Partnering for Success

“The plant has been online for more than three years, and we went through the startup and warrantee periods fairly smoothly,” said Alfred Boone, Franklin’s water and sewer superintendent. “About a year ago, we saw the need to have technical support for the sophisticated control software and the human-machine interface screen. Occasionally, the operator could not reset some element of the system, or perhaps there was a false diagnosis with the membranes. We needed immediate response but were outside of the service period in our initial contract. KMS suggested its newly formulated KMS ASSIST Service & Support program, and we have been working with KMS to ensure the program meets our requirements.”

Robert Hinz, KMS manager of engineering services, recognized the need for a service model that works for both the customer and KMS.

“We had been working on developing a cost-effective program that bundles component pricing reductions for purchased parts with service calls. Our goal was to offer this to the customer with the guarantee that we could provide a KMS service engineer on site within 72 hours or sooner under urgent conditions.”

Working with the town of Franklin, KMS expanded its existing program into a full-fledged customizable system providing problem reduction and preventative maintenance.
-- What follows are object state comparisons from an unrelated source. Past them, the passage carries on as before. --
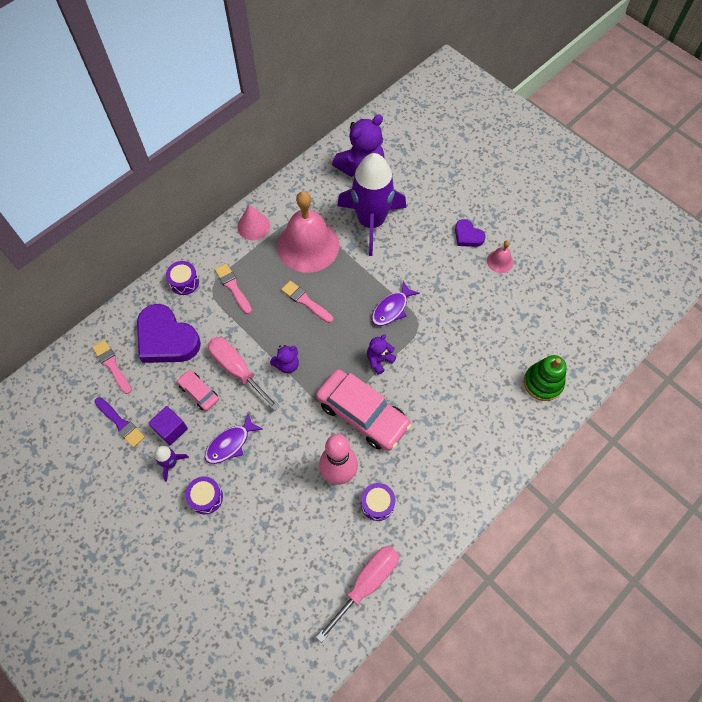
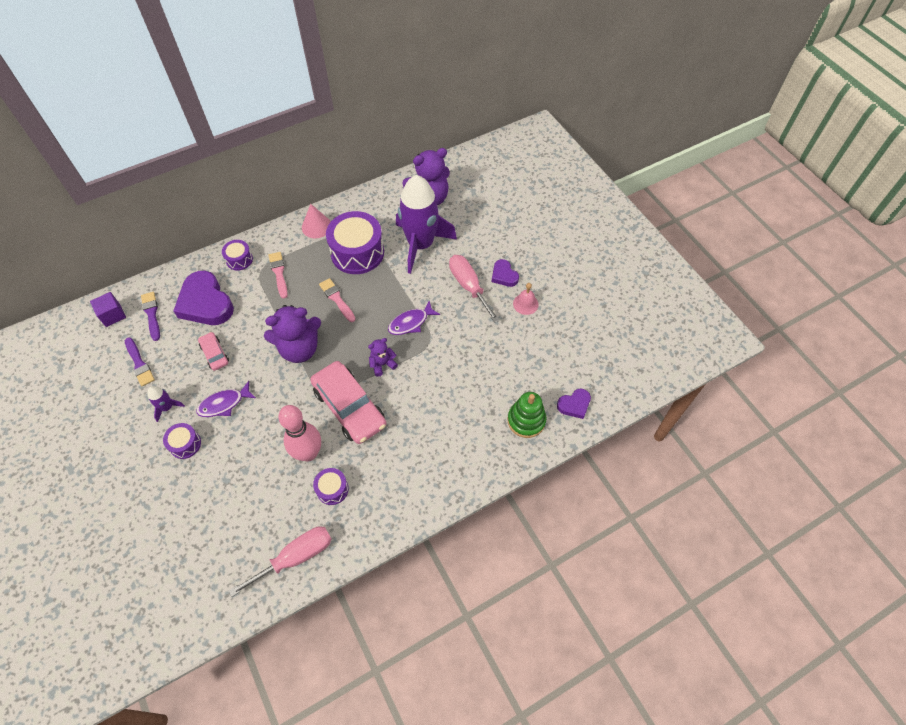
camera: 15 degrees right, 5 degrees down
(112, 365) = (151, 314): pink brush -> purple brush
(171, 429) = (179, 379): purple cube -> purple cube (113, 315)
(237, 370) = (255, 343): pink screwdriver -> pink screwdriver (469, 286)
(287, 364) = (299, 349): purple teddy bear -> purple teddy bear, size x1.97
(308, 245) = (357, 252): pink bell -> purple drum
(583, 355) = (574, 405): none -> purple heart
“One of the benefits of having KMS ASSIST Service & Support is that it allows the town to simply call KMS and say, ‘Hey, we need a part. When can you get it to us?’ And we can virtually ship it out that day,” Hinz said. KMS benefits by obtaining pre-approval of small purchases to eliminate delays.

To increase efficiency and keep the Franklin plant up and running under all circumstances, KMS installed a secure dial-in phone line that it uses to access the system, retrieve data, analyze process problems and give the town recommendations.

“When our technicians get to the site, they are already fully prepared for actions they may need to take, which helps us quickly resolve the problem our customer is faced with,” Hinz said.

“We are extremely pleased with how the KMS ASSIST Service & Support package has worked for us,” said Public Works Director Robert A. Cantoreggi. “Keeping our plant operating means we don’t have to incur additional costs and inconvenience by purchasing water from another town while our system is sitting idle. We’ve been getting onsite service within 24 hours of our call, for the most part. Also, we have put into place purchasing mechanisms that get us our parts in a timely fashion. Just recently, our HMI screen went down and within 12 hours we had a new screen and went back up online.”

New Standard for the Industry

KMS is now moving toward using this model for similar water plants. In parallel, the company is planning on incorporating the KMS ASSIST remote monitoring feature into all of its PURON membrane bioreactor systems.

KMS is now in the process of establishing an advanced monitoring station at its facility in Wilmington to serve as the KMS ASSIST Service & Support nerve center. There will be multiple monitor screens where process and field service engineers can review customer system data in historical and real time to recognize trends proactively and suggest solutions before they become problems.

The new facility is a way for KMS to add real value to its customers by helping them save money by staying ahead of maintenance issues. The package goes a long way to ensuring that the town of Franklin can continue to provide current and future residents and businesses with clean and plentiful water.